Up in Smoke, the Instagram page, has officially existed for over a year! December 1st marked one year, and I can’t believe how rewarding it’s been to do this work, learn about a plant I love, and build a community of people who care about many of the things I do. The support I’ve received has been heartwarming and revealed to me who is really for ME. A friend of mine asked me what I know one year later that I wish I knew when I started my page. A series of voice notes later, I realized I had a lot to say on the matter. I use this space to teach about cannabis and explore how that work and my consumption impact me as a human.
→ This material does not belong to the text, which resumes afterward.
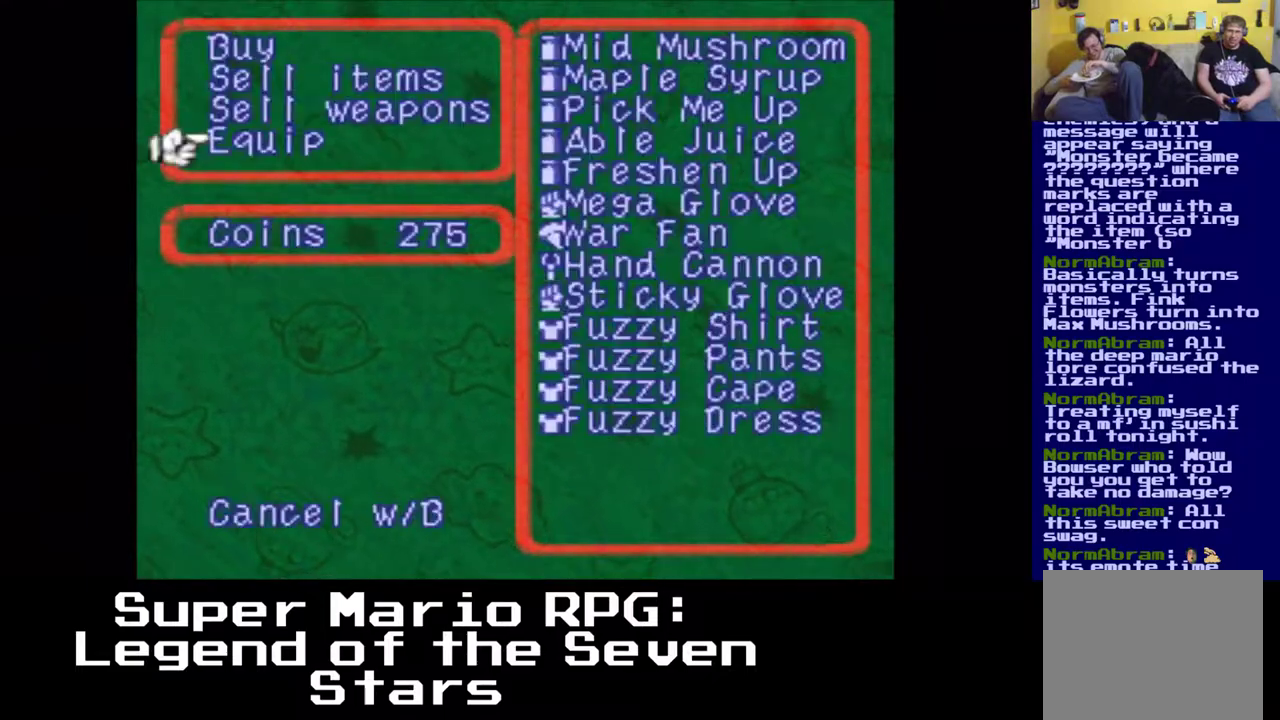
{"buttons": [], "left_stick": "center", "events": []}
Up in Smoke has always been about awareness, reflection, and release, so if you oblige me, I’d like to share what I’ve learned over the last year.
If you build it, they will come. It was easier to tell myself excuses than to just do the thing, but people showed up when I finally did. Nice, funny, supportive people showed up. So whatever the thing is you’re thinking of building. Do it. I bet we need your voice.
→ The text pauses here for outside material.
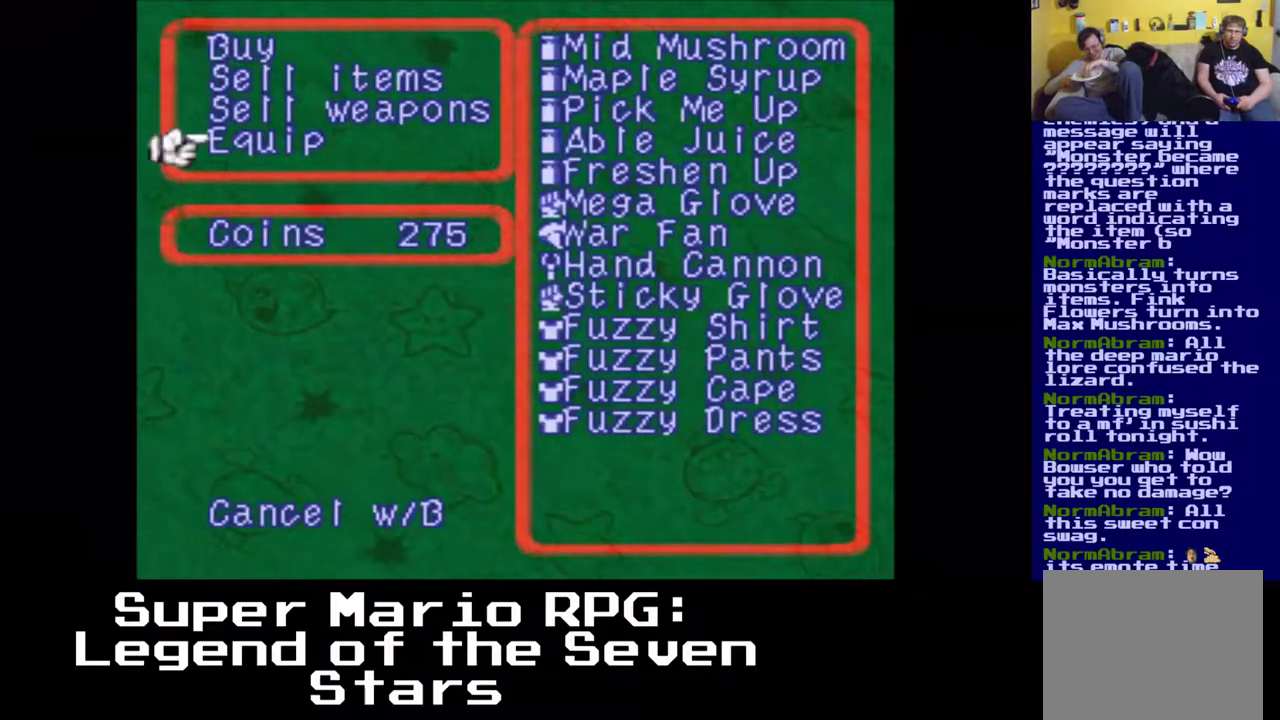
{"buttons": [], "left_stick": "center", "events": []}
Appreciate the early days. Instead of spending them wishing I had thousands of followers and newsletter subscribers, I should’ve basked in the manageable, tight-knit community I had in the beginning--before my page was big enough for any trolls or mansplainers to care about what I posted. Growth is amazing, but a consistent focus on it sometimes makes me miss, or overlook, the beauty of where I am and what I’ve accomplished. This is why I reflect. 😉
Ask for help. For much of my life, I was quite bad at asking for help; now I’m marginally better. Wanting Up in Smoke to grow and more people to know about cannabis was the push I needed to get bold about who I asked for help and what I asked for. I took a few leaps of faith and sent some cold DMs and emails that got me the outcomes I wanted. Of course, some of my messages didn’t get replies, but that’s to be expected. When things worked out, my asks yielded the results I wanted, so push past the fear of asking and do it anyway. Be specific with your ask, but also flexible.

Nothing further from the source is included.